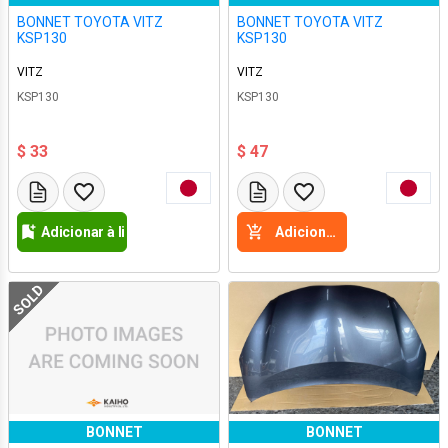
BONNET TOYOTA VITZ
BONNET TOYOTA VITZ
KSP130
KSP130
VITZ
VITZ
KSP130
KSP130
$ 33
$ 47
Adicionar à lista de desejos
Adicione a cesta
SOLD
BONNET
BONNET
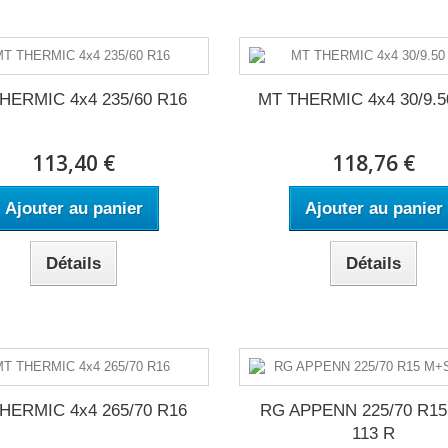
HERMIC 4x4 235/60 R16
MT THERMIC 4x4 30/9.5
113,40 €
118,76 €
Ajouter au panier
Ajouter au panier
Détails
Détails
HERMIC 4x4 265/70 R16
RG APPENN 225/70 R1
113 R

+++++

[Work required] Can you recast all the lines above as a Markdown table with the columns "n" and "Line", numbering the rows, skipping blank lines, and leaving the pictures out?

[Written solution]
| n | Line |
|---|---|
| 1 | BONNET TOYOTA VITZ |
| 2 | BONNET TOYOTA VITZ |
| 3 | KSP130 |
| 4 | KSP130 |
| 5 | VITZ |
| 6 | VITZ |
| 7 | KSP130 |
| 8 | KSP130 |
| 9 | $ 33 |
| 10 | $ 47 |
| 11 | Adicionar à lista de desejos |
| 12 | Adicione a cesta |
| 13 | SOLD |
| 14 | BONNET |
| 15 | BONNET |
| 16 | HERMIC 4x4 235/60 R16 |
| 17 | MT THERMIC 4x4 30/9.5 |
| 18 | 113,40 € |
| 19 | 118,76 € |
| 20 | Ajouter au panier |
| 21 | Ajouter au panier |
| 22 | Détails |
| 23 | Détails |
| 24 | HERMIC 4x4 265/70 R16 |
| 25 | RG APPENN 225/70 R1 |
| 26 | 113 R |